S'agissant de l'observation relative au risque budgétaire, il faut distinguer le risque de refinancement, c'est-à-dire un risque pour l'accès au marché, du risque de hausse des taux.
Aucun grand pays de l'OCDE, je le souligne, n'a mis en place de contrôle budgétaire a priori au sens défini par la Cour. Seuls des États dont les volumes de dette sont infiniment moins importants que ceux constatés en France l'utilisent. C'est ainsi le cas de la Suède, dont la dette représente un tiers du PIB, soit 125 milliards d'euros, à comparer à 1 380 milliards d'euros de dette française. Le programme d'émissions de la dette suédoise représente environ 14 milliards d'euros par an, contre de l'ordre de 180 milliards d'euros pour la dette française. Les ordres de grandeur ne sont donc pas du tout les mêmes.

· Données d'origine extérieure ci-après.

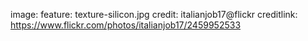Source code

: image:
  feature: texture-silicon.jpg
  credit: italianjob17@flickr
  creditlink: https://www.flickr.com/photos/italianjob17/2459952533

Nous avons d'ores et déjà des moyens de contrôler le risque de refinancement – moyens que nous utilisons plus que la plupart de nos homologues européens. Nous pouvons ainsi procéder à des opérations de rachat par anticipation, ce qui permet notamment de lisser la charge d'amortissement sur plusieurs années, et d'éviter les à-coups dans le volume d'émissions. Le volume d'émissions et le déficit budgétaire lui-même évoluent ainsi de façon aussi similaire que possible. Cela permet d'assurer la régularité et la prévisibilité de notre accès au marché : en 2010, nous avons racheté pour plus de 22 milliards d'euros de dette, et en 2011 pour plus de 23 milliards. Nous pouvons également échanger des titres entre différents points de la dette française.
Quant au risque de taux, il faut savoir que l'essentiel de la dette française est émise à taux fixe : une hausse des taux ne se diffuserait donc que très progressivement. Une évolution brutale des taux d'intérêt menacerait donc surtout les titres émis à court terme, que nous utilisons pour gérer les chocs économiques et financiers – nous y avons beaucoup recouru par exemple en 2008 et 2009. Mais s'ils représentaient plus de 18 % de notre dette en 2009, ils n'en représentent plus aujourd'hui que 12 %. C'est le reflet non seulement de l'évolution du déficit, mais bien de notre volontarisme – nous avons notamment agi sur la gestion de la trésorerie des correspondants du Trésor.
S'agissant des obligations indexées, nous avons constaté que les titres indexés arrivés à échéance nous avaient permis de gagner environ vingt points de base par rapport aux obligations nominales émises au même moment et de même maturité : en effet, ils protègent ceux qui les souscrivent des risques d'inflation, et les investisseurs sont prêts à rémunérer cette garantie. De plus, ces titres permettent d'accroître la diversité de la base des investisseurs, donc de diminuer la pression sur les obligations nominales, ainsi vendues dans des conditions plus favorables pour le contribuable français.
Le montant émis oscille autour de 10 % des émissions nettes depuis le début de la crise en 2008. Ce chiffre n'est pas arbitraire : il résulte d'une modélisation réalisée par l'Agence France Trésor, qui prend notamment en considération le caractère contracyclique de cette charge d'intérêt. On a vu notamment en 2009 les effets de ce lissage de la charge d'intérêt : cette année-là, nous avons ainsi économisé 2,1 milliards d'euros, puisque les prévisions d'inflation étaient beaucoup plus élevées que l'inflation qui s'est réalisée.